* **Directions for this task**: In the items below, start at the line containing "genus: Athetis" and end after the line containing "family: Aquifoliaceae". Rewrite only those lines, changing "common name" to "vernacular name" and leaving everything else unchanged.

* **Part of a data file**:
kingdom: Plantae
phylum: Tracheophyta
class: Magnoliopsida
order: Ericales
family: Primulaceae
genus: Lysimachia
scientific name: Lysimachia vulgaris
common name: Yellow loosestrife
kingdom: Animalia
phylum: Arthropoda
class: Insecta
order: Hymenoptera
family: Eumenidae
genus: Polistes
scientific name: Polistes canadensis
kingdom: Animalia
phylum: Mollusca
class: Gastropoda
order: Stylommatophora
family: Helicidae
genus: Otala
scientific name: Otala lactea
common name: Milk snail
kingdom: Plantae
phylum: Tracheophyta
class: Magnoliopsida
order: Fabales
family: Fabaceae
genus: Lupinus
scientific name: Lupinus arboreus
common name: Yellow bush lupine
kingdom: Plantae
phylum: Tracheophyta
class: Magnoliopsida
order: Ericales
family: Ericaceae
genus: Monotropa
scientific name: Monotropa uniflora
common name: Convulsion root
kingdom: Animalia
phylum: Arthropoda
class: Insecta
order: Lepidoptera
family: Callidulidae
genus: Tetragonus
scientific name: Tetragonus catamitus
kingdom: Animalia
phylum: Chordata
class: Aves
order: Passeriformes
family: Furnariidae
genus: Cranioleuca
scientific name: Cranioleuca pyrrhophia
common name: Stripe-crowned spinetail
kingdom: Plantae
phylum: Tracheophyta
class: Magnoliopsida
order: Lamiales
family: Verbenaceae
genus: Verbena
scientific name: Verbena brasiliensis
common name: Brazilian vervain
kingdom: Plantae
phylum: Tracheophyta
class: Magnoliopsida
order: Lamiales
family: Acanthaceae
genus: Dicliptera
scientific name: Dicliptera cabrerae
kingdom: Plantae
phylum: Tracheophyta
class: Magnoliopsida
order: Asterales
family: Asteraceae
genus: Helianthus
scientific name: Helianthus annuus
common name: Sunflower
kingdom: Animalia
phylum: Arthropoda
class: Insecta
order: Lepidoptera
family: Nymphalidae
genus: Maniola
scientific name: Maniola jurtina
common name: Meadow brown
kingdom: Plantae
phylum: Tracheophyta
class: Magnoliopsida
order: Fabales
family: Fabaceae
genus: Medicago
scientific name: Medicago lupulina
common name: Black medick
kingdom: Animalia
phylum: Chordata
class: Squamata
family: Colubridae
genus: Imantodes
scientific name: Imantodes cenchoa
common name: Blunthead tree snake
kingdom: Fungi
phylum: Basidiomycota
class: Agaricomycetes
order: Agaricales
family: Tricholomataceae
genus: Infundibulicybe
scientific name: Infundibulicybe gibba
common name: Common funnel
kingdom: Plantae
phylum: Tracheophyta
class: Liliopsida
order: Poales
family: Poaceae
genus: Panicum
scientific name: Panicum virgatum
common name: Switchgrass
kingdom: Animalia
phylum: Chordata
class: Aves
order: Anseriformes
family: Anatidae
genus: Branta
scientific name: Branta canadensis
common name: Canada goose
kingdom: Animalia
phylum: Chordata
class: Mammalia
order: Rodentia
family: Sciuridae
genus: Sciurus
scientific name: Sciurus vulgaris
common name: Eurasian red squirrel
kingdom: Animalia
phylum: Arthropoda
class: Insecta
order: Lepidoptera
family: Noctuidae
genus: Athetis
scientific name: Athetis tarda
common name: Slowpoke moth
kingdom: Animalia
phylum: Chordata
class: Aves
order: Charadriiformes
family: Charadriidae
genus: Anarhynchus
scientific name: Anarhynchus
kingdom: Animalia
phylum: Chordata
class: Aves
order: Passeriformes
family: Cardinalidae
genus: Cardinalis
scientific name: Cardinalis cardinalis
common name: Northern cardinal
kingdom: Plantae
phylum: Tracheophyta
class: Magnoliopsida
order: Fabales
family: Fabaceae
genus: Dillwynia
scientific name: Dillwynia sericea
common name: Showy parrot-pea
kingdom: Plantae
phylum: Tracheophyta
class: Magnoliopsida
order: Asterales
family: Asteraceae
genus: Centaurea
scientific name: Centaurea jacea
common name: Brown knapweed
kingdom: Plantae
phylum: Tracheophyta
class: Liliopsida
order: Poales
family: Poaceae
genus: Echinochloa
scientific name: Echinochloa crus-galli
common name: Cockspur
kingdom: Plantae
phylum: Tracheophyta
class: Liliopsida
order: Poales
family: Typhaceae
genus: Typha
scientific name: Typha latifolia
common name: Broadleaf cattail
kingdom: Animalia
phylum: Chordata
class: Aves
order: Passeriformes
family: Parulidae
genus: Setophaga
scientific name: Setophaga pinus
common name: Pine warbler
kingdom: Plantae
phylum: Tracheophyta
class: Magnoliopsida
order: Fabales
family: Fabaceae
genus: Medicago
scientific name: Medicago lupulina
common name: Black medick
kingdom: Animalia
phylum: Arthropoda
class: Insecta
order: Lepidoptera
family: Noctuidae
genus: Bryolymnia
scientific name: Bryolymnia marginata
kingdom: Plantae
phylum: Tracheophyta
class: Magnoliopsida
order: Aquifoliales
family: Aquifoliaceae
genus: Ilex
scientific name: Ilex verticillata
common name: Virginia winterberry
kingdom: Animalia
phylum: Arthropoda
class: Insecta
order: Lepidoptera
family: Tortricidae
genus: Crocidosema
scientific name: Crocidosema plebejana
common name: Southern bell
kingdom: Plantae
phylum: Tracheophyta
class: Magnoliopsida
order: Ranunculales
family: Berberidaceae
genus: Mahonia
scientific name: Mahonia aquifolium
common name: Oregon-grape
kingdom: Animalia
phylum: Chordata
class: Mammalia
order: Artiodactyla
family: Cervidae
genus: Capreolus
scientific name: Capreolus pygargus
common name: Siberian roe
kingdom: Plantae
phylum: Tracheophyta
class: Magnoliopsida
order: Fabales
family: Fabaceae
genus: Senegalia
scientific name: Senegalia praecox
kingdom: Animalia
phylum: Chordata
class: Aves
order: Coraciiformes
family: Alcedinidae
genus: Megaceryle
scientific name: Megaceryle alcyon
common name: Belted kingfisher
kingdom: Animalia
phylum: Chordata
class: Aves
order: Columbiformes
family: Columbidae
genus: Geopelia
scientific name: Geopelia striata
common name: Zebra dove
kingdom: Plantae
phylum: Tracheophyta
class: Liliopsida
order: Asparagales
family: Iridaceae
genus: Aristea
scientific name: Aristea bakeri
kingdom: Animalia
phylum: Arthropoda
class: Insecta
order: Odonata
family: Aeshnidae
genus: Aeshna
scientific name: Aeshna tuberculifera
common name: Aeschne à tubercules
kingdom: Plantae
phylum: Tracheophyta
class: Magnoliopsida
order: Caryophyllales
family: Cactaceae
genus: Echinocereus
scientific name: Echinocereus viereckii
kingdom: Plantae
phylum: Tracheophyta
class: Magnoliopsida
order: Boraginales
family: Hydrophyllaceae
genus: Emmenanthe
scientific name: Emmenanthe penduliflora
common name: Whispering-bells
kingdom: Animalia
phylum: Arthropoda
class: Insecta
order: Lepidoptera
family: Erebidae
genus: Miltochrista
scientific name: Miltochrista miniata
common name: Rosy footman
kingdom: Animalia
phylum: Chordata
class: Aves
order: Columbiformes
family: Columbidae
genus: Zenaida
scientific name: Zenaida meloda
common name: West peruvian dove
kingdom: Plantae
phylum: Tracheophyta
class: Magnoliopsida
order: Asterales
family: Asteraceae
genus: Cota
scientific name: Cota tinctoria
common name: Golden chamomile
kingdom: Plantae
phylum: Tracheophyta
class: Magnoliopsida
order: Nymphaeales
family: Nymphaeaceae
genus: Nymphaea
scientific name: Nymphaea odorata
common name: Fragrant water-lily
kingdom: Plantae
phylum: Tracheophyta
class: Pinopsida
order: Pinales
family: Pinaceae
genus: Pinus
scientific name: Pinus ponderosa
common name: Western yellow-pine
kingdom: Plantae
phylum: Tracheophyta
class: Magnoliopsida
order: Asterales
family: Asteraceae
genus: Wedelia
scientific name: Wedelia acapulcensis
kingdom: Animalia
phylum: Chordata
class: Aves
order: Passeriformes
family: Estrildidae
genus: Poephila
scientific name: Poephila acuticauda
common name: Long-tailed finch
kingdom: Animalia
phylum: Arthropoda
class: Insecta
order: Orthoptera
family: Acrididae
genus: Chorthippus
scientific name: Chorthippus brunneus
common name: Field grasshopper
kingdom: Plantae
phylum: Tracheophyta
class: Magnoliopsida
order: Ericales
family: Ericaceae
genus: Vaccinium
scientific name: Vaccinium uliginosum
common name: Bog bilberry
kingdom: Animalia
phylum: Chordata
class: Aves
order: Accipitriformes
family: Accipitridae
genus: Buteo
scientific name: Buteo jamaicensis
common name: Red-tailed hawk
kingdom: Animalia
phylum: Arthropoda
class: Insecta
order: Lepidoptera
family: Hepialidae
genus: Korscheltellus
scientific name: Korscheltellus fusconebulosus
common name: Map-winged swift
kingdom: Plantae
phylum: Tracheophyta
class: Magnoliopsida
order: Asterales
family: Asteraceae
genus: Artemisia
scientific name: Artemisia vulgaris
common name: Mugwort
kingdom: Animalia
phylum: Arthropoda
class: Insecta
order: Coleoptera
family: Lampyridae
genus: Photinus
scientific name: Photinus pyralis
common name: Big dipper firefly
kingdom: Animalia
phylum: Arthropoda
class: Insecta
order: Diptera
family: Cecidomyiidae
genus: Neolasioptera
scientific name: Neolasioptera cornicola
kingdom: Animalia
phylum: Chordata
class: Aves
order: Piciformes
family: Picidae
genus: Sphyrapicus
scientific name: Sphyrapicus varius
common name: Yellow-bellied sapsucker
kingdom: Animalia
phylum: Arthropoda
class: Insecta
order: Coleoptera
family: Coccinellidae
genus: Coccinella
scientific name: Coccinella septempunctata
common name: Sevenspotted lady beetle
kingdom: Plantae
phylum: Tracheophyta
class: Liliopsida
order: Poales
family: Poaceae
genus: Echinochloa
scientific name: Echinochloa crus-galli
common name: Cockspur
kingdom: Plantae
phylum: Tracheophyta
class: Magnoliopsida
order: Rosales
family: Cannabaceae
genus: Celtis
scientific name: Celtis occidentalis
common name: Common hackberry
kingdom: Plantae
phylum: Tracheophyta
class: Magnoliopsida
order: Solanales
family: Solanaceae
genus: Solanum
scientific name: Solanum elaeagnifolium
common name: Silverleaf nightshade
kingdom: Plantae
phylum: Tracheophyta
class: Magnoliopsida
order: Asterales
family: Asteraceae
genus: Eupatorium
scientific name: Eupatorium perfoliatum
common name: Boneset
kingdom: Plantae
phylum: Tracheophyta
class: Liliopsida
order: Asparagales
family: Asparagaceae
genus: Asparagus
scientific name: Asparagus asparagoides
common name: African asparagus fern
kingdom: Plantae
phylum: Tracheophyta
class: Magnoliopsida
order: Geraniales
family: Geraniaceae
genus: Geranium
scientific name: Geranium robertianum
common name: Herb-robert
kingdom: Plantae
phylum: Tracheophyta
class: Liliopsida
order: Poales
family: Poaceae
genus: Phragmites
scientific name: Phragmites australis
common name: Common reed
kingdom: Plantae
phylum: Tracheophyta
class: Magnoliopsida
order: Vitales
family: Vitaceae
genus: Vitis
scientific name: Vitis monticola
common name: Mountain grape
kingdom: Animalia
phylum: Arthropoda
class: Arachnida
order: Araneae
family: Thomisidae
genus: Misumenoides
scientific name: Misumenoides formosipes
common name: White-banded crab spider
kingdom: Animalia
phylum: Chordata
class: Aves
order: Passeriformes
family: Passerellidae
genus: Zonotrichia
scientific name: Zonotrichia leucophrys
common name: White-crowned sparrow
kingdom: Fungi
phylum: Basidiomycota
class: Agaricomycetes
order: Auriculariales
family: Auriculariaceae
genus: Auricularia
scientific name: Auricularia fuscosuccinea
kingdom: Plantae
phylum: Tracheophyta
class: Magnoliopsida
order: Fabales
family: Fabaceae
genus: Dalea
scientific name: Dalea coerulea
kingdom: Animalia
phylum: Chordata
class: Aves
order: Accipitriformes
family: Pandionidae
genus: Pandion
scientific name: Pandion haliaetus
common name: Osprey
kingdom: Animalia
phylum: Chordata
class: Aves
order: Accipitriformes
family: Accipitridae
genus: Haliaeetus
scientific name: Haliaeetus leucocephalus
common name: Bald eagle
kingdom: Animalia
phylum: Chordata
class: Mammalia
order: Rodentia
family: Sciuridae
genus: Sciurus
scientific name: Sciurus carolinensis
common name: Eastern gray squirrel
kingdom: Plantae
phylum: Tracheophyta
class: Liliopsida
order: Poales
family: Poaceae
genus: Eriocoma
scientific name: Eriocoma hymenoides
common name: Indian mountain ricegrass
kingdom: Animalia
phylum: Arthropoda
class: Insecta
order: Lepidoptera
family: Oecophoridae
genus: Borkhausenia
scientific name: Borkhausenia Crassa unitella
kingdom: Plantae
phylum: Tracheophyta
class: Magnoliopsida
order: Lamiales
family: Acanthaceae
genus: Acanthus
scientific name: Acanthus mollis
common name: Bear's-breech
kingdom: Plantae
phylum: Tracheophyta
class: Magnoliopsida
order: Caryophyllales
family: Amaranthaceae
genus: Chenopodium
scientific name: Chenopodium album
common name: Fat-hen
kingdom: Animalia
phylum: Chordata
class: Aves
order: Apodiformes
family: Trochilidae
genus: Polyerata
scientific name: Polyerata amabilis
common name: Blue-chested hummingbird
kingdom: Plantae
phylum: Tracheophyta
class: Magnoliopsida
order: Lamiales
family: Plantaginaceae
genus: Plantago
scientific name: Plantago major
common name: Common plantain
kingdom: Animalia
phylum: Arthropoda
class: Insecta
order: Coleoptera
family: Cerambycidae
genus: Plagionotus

* **Problem solution**:
genus: Athetis
scientific name: Athetis tarda
vernacular name: Slowpoke moth
kingdom: Animalia
phylum: Chordata
class: Aves
order: Charadriiformes
family: Charadriidae
genus: Anarhynchus
scientific name: Anarhynchus
kingdom: Animalia
phylum: Chordata
class: Aves
order: Passeriformes
family: Cardinalidae
genus: Cardinalis
scientific name: Cardinalis cardinalis
vernacular name: Northern cardinal
kingdom: Plantae
phylum: Tracheophyta
class: Magnoliopsida
order: Fabales
family: Fabaceae
genus: Dillwynia
scientific name: Dillwynia sericea
vernacular name: Showy parrot-pea
kingdom: Plantae
phylum: Tracheophyta
class: Magnoliopsida
order: Asterales
family: Asteraceae
genus: Centaurea
scientific name: Centaurea jacea
vernacular name: Brown knapweed
kingdom: Plantae
phylum: Tracheophyta
class: Liliopsida
order: Poales
family: Poaceae
genus: Echinochloa
scientific name: Echinochloa crus-galli
vernacular name: Cockspur
kingdom: Plantae
phylum: Tracheophyta
class: Liliopsida
order: Poales
family: Typhaceae
genus: Typha
scientific name: Typha latifolia
vernacular name: Broadleaf cattail
kingdom: Animalia
phylum: Chordata
class: Aves
order: Passeriformes
family: Parulidae
genus: Setophaga
scientific name: Setophaga pinus
vernacular name: Pine warbler
kingdom: Plantae
phylum: Tracheophyta
class: Magnoliopsida
order: Fabales
family: Fabaceae
genus: Medicago
scientific name: Medicago lupulina
vernacular name: Black medick
kingdom: Animalia
phylum: Arthropoda
class: Insecta
order: Lepidoptera
family: Noctuidae
genus: Bryolymnia
scientific name: Bryolymnia marginata
kingdom: Plantae
phylum: Tracheophyta
class: Magnoliopsida
order: Aquifoliales
family: Aquifoliaceae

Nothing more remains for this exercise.